Heinz, Werner: Der große Umbruch. Deutsche Städte und Globalisierung. 354 S. Edition Difu Stadt Forschung Praxis 6. Deutsches Institut für Urbanistik, Berlin 2008, € 38,-
Nachdem Anfang des Jahres 2008 die drei Stadtsoziologen Hartmut Häussermann, Dieter Läpple und Walter Siebel ihre langjährigen Forschungsaktivitäten zur Stadtpolitik in Deutschland bereits in einem bemerkenswerten Suhrkamp Taschenbuch zusammengetragen und veröffentlicht haben, ist Ende 2008 ein weiteres ausgesprochen instruktives und umfassendes Werk zur aktuellen Situation der kommunalen Stadtpolitik in Deutschland erschienen. Werner Heinz, der seit vielen Jahren beim Deutschen Institut für Urbanistik am Standort Köln beschäftigt ist und von daher ein hervorragender Kenner der kommunalen Praxis in Deutschland ist, hat sich gründlich und grundsätzlich mit dem viel diskutierten und zitierten Phänomen der Globalisierung auseinander gesetzt. Er hat sich die beiden einfachen, aber doch hoch anspruchsvollen Fragen gestellt, wie sich die weltweite Globalisierung auf die Städte in Deutschland auswirkt und mit welchen Strategien und Aktivitäten die Städte versuchen, dieser Globalisierung zu begegnen. Die aktuelle weltweite Wirtschafts- und Finanzkrise gibt dem Buch eine Aktualität, die der Verfasser beim Recherchieren und Schreiben noch nicht ahnen konnte. Dabei ist – um es vorweg zu nehmen – ein dichtes und ausgesprochen anregendes Werk herausgekommen, das zahlreiche Hinweise gibt, weiter über das Verhältnis von weltweit wirksamen Prozessen und konkretem Handeln der Entscheidungsträger vor Ort nachzudenken.

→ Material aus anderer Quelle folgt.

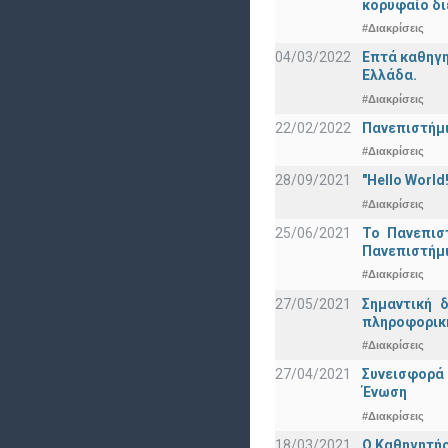
κορυφαίο δι
#Διακρίσεις
04/03/2022
Επτά καθηγη
Ελλάδα.
#Διακρίσεις
22/02/2022
Πανεπιστήμι
#Διακρίσεις
28/09/2021
"Hello Worl
#Διακρίσεις
25/06/2021
Το Πανεπισ
Πανεπιστήμ
#Διακρίσεις
27/05/2021
Σημαντική 
πληροφορική
#Διακρίσεις
27/04/2021
Συνεισφορά
Ένωση
#Διακρίσεις
18/03/2021
Ο Καθηγητής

Auch wenn der Begriff der Globalisierung erst seit Anfang der 1990er Jahre in der gesellschaftspolitischen Debatte verwendet wird, gibt es einen allgemeinen Konsens, dass die Prozesse der Globalisierung bereits sehr viel früher einsetzen. In einem ersten Abschnitt beschränkt sich Werner Heinz dann aber zu Recht auf den aktuellen Handlungsrahmen, in dem er die maßgeblichen Triebkräfte für die jüngere Globalisierung identifiziert. Schlaglichtartig werden Entwicklungen wie die Krise des Fordismus oder die Neuausrichtung des internationalen Währungs- und Finanzsystems, die Prinzipien des Neoliberalismus oder die technologischen Innovationen im Produktions-, Kommunikations- und Transportsektor als solche Triebkräfte erläutert. Ergänzt wird die Darstellung dieser allgemeinen Entwicklungen um die vielfältigen weltpolitischen Ereignisse, die zur Öffnung der Grenzen und zu neuen Marktteilnehmern geführt haben, um die Veränderungen in der Europäischen Union mit der Öffnung neuer Märkte und um einen Richtungswechsel in der deutschen Wirtschafts- und Arbeitsmarktpolitik, der den Sozial- und Wohlfahrtsstaat verändert hat.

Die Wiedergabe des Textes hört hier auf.